Parallel/Async Web Scraping using Guzzle
Web scraping is both useful and cool: it allows you programatically acquire content from pretty much any public web page. Whether you're building a content aggregator, a comparison platform, a specialized search engine or anything else that requires access to a large volume of public data, web scraping is a great way to get the data you need.
Sequential Scraping
The problem is that the naive approach - sequential scraping - is slow. You request a page, wait for the reply and then move on to the next page. If we assume that on average this takes 1 second per page, this means that we can scrape 3600 pages per hour or 86400 pages per day. While 86k/day may not seem bad, it's also not very good since for most subject areas, it will be easy to find orders of magnitude more pages than our anemic 86k/day limit.
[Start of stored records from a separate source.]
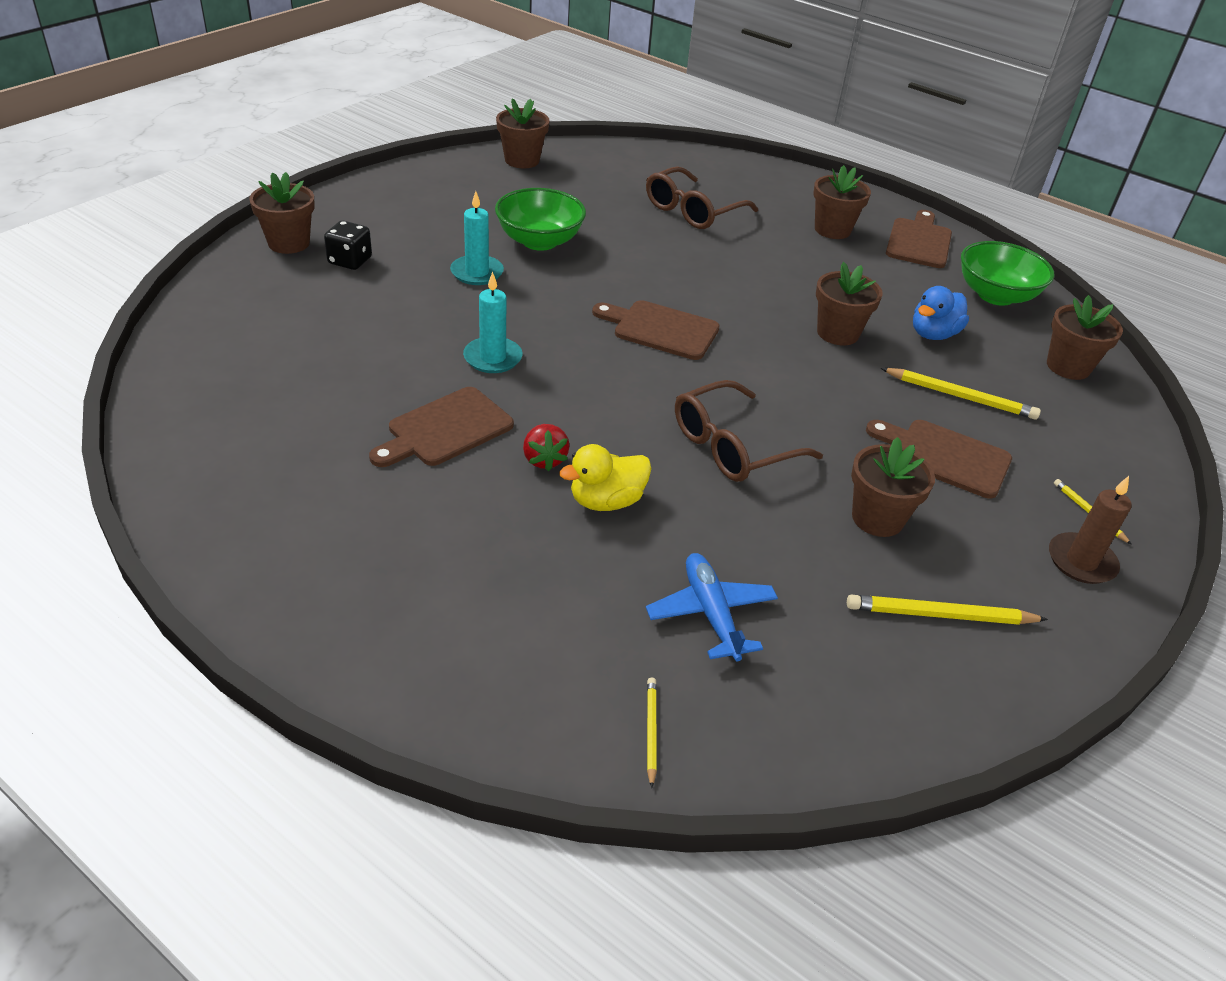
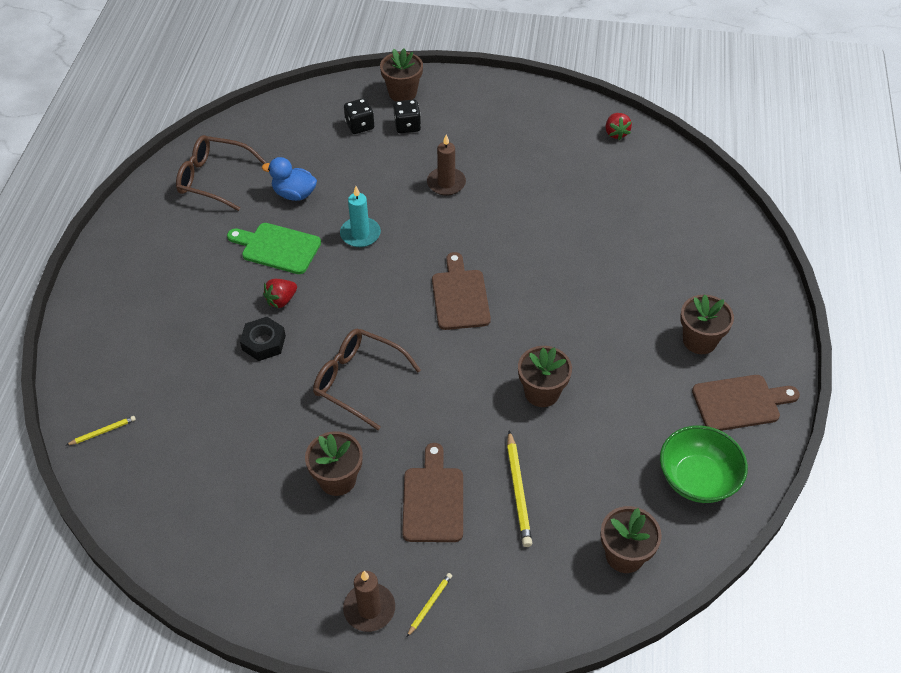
camera: 65 degrees right, 10 degrees up
brown cutting board [369,387,514,467] -> green cutting board [227,223,321,274]
turquoise candle [450,191,504,285] -> brown candle [427,134,466,196]
green bowl [495,188,586,251] -> none
brown flower pot [496,98,550,168] -> red strawberry [606,113,632,140]
yellow duck [559,444,651,511] -> black nut [240,317,286,361]
brown glasses [646,166,758,229] -> brown glasses moved to [176,135,266,211]
blue plane [646,553,778,661] -> none
yellow pencil [847,595,1048,625] -> none
blue duck [913,286,969,340] -> blue duck moved to [262,157,317,201]
none -> black dice [344,98,374,134]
However, this is no reason to despair, because (of course) there are ways around this: you could run multiple instances of your scraper or scale even more instances across multiple machines, but this complicates things quite a bit. There is however an easier way: async scraping.
Async/Parallel Scraping
When using async scraping, you issue multiple page fetch requests at the same time and then process the returned data as it arrives. Since most the time spent during scraping is spent waiting for the response from the remote server, it makes perfect sense to issue multiple requests simultaneously and then process the results as they become available. This works really well, the only difference to sequential scraping is that the result data will not be returned in the same order in which the scrape requests were issued. As such, you have to use the $index variable in the code below to store each scrape response into it's appropriate offset on the $result array (this also holds true for failures/errors which are processed in the rejected handler using the same technique).
If you've done a reasonable amount of Javascript development, you're in luck, because this means that you're already familiar with the concept of async processing and promises and the code below will look relatively familiar. If you've only done PHP and you've never seen this type of code before, your first reaction might be to think that it looks rather confusing. However, don't worry: once you understand the basic flow, it's actually quite easy to apply this to your scraping code. A basic example of this technique using Guzzle is shown below (we use Guzzle (rather than cURL) because Guzzle has nice support for promises out of the box).
<?php
use App\Models\ExecLog;
use GuzzleHttp\Client as GuzzleClient;
use GuzzleHttp\Exception\RequestException;
use GuzzleHttp\Promise\EachPromise;
use GuzzleHttp\Promise;
use Psr\Http\Message\ResponseInterface;
use Symfony\Component\DomCrawler\Crawler;
public static function fetchPagesAsync (array $urls, int $maxConcurrency=10, bool $debug) : array
{
$result = [];
$client = new GuzzleClient();
$promises = (function () use ($urls, $client) {
foreach ($urls as $url) {
yield $client->getAsync($url);
}
})();
(new EachPromise($promises, [
'concurrency' => $maxConcurrency,
'fulfilled' => function (ResponseInterface $response, int $index) use (&$result, $urls, $debug) {
$result[$index] = $response->getBody();
$_url = $urls[$index];
if ($debug) {
$_url = $urls[$index];
print "ASYNC Fetch SUCCESS: $index: $_url\n";
}
},
'rejected' => function (RequestException $ex, int $index) use (&$result, $urls, $debug) {
$result[$index] = null;
if ($debug) {
$_url = $urls[$index];
print "ASYNC Fetch FAILURE: for $_url: " . $ex->getMessage() . ' ' . $ex->getCode() . "\n";
}
}
]))->promise()->wait();
return $result;
}
On a previous job at an employer that shall not be named, using this technique we were able to scrape 700K pages every day in a few hours using a single machine without running into any resource limits or performance issues. So if you have a non-trivial scraping volume to process, the technique described here can be extremely useful as it will allow you to process much more data using a simple/single setup rather than having you turn to running multiple instances or even multiple machines. There is of course a limit to how far this approach will scale, but you might be pleasantly surprised by how far it can take you.